For this exercise, write out exactly the lines from the line containing "Document page, 1241x1754 pixels." through the last line of the records, and no other lines.

==== EXTRACTED MATERIAL

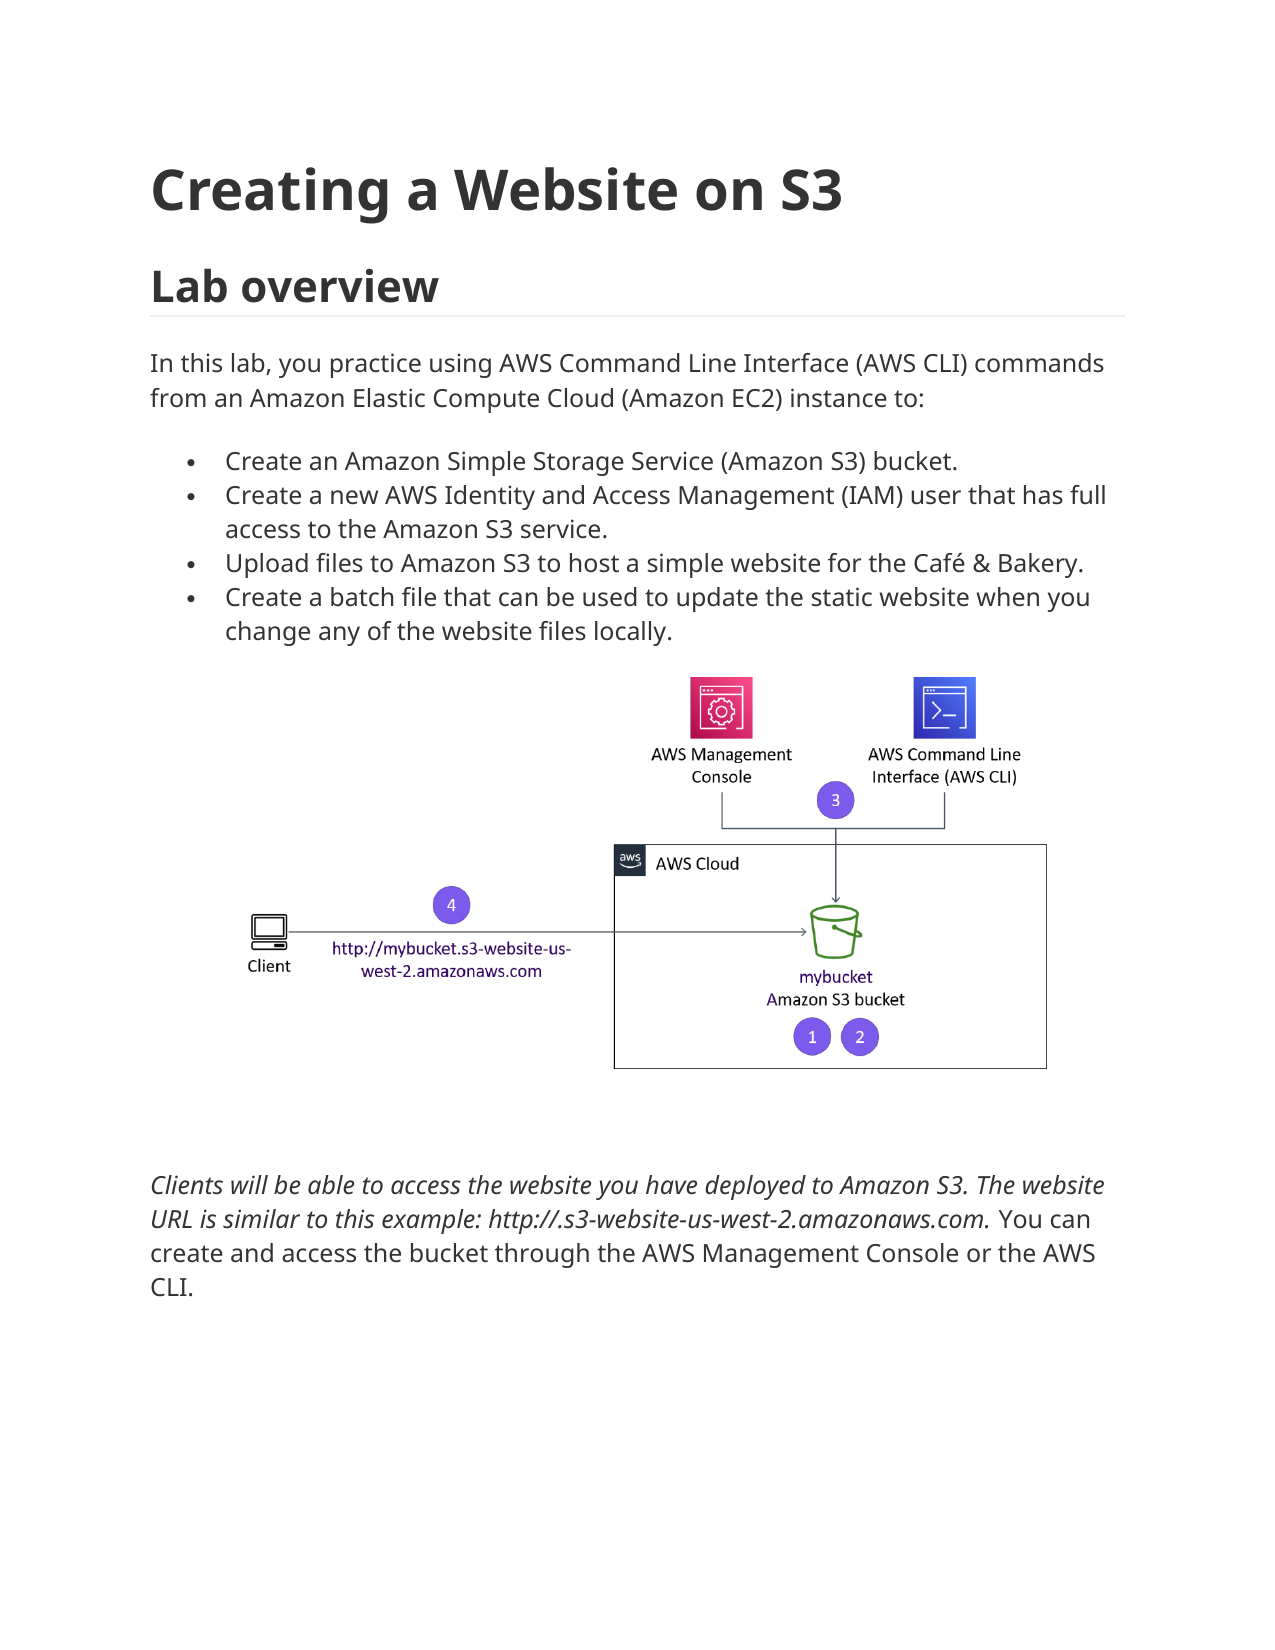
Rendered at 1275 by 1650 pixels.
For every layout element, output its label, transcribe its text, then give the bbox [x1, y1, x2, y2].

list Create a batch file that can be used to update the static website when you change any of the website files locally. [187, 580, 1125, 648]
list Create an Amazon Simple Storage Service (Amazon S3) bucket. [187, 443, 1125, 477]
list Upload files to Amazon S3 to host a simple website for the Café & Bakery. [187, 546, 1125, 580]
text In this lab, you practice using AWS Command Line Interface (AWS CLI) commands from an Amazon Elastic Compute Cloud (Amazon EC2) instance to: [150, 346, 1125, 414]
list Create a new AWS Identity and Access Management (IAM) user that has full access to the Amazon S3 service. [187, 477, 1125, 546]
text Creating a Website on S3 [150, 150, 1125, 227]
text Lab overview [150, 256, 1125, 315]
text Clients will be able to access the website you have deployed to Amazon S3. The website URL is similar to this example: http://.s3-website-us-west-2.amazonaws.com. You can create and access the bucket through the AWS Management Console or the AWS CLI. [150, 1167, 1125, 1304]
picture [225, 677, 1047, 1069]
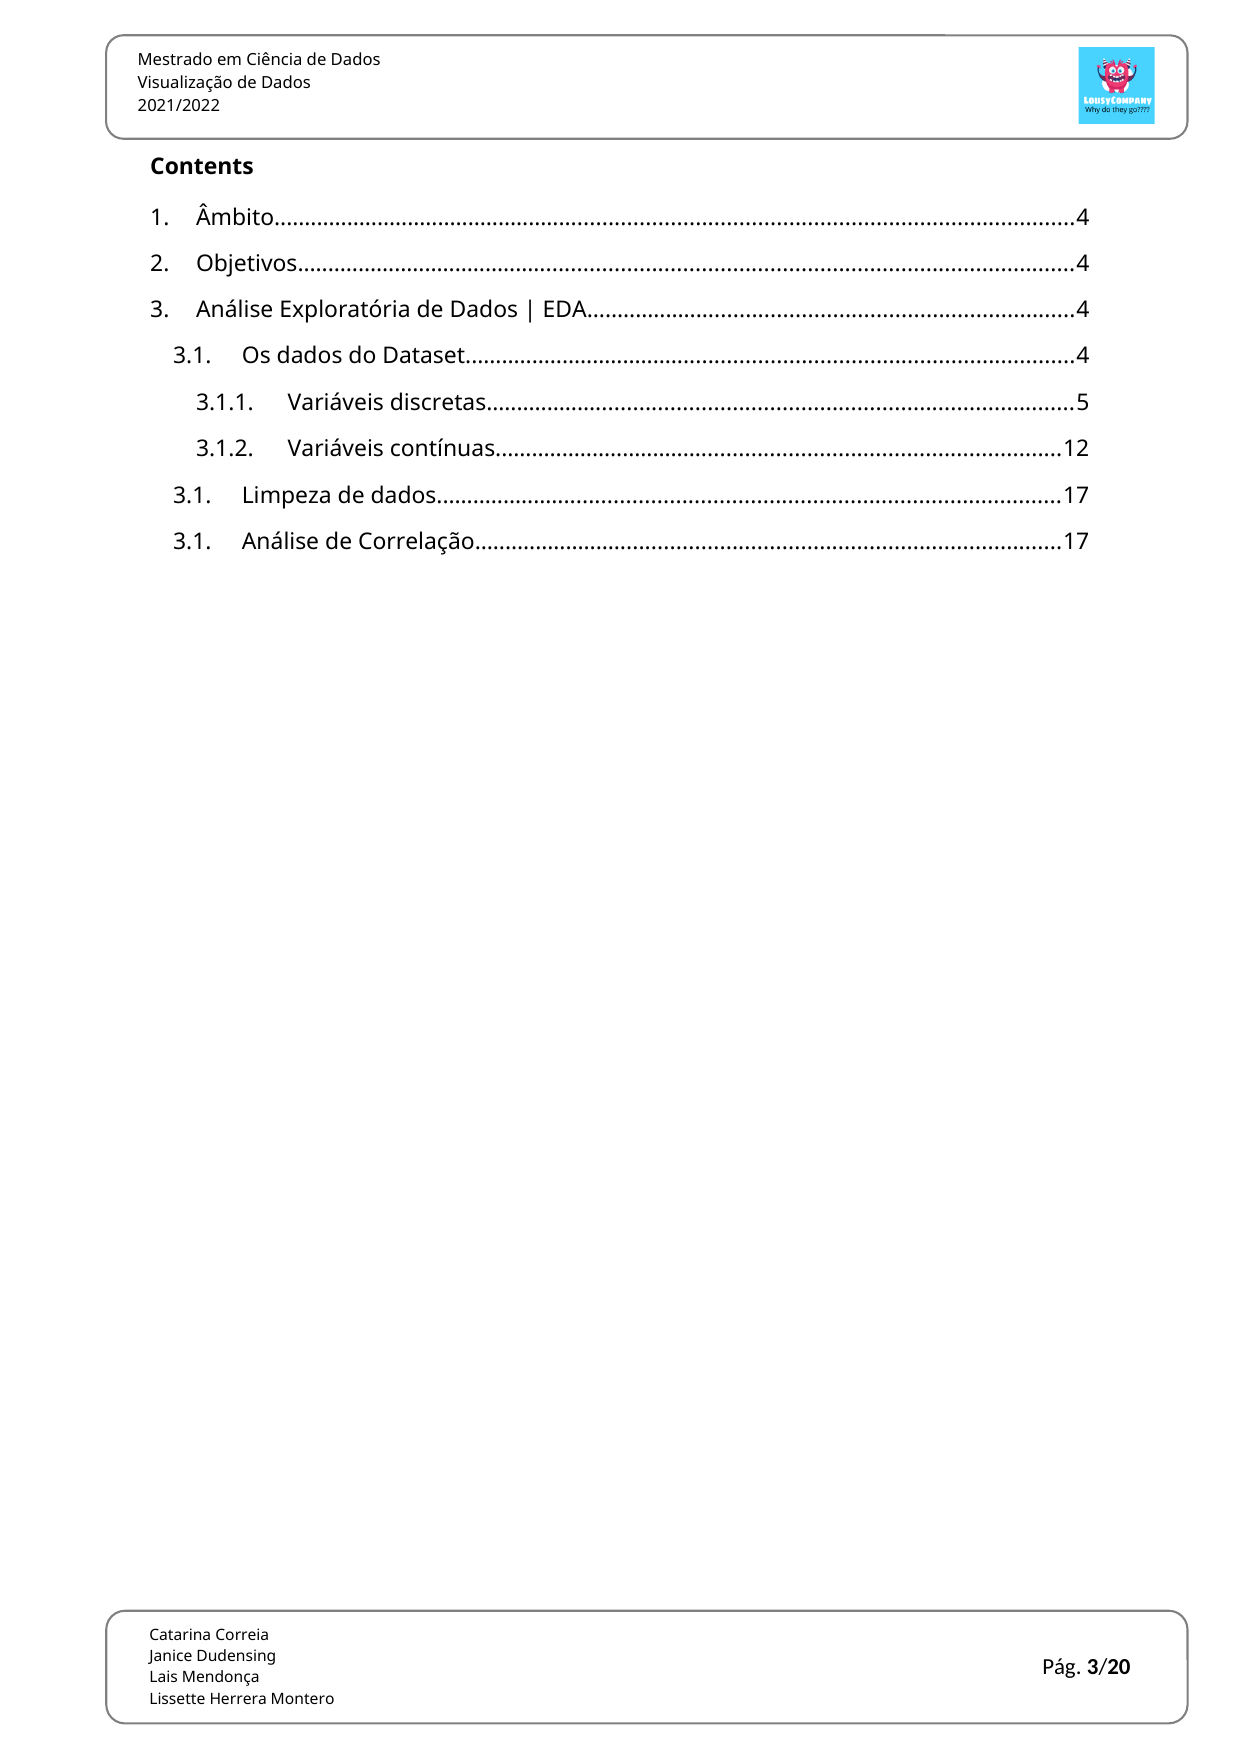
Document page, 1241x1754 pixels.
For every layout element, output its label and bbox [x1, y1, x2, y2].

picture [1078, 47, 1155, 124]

========

ANSWER TO THIS PROBLEM:
Document page, 1241x1754 pixels.
For every layout element, output its label and bbox [x1, y1, x2, y2].

picture [1078, 47, 1155, 124]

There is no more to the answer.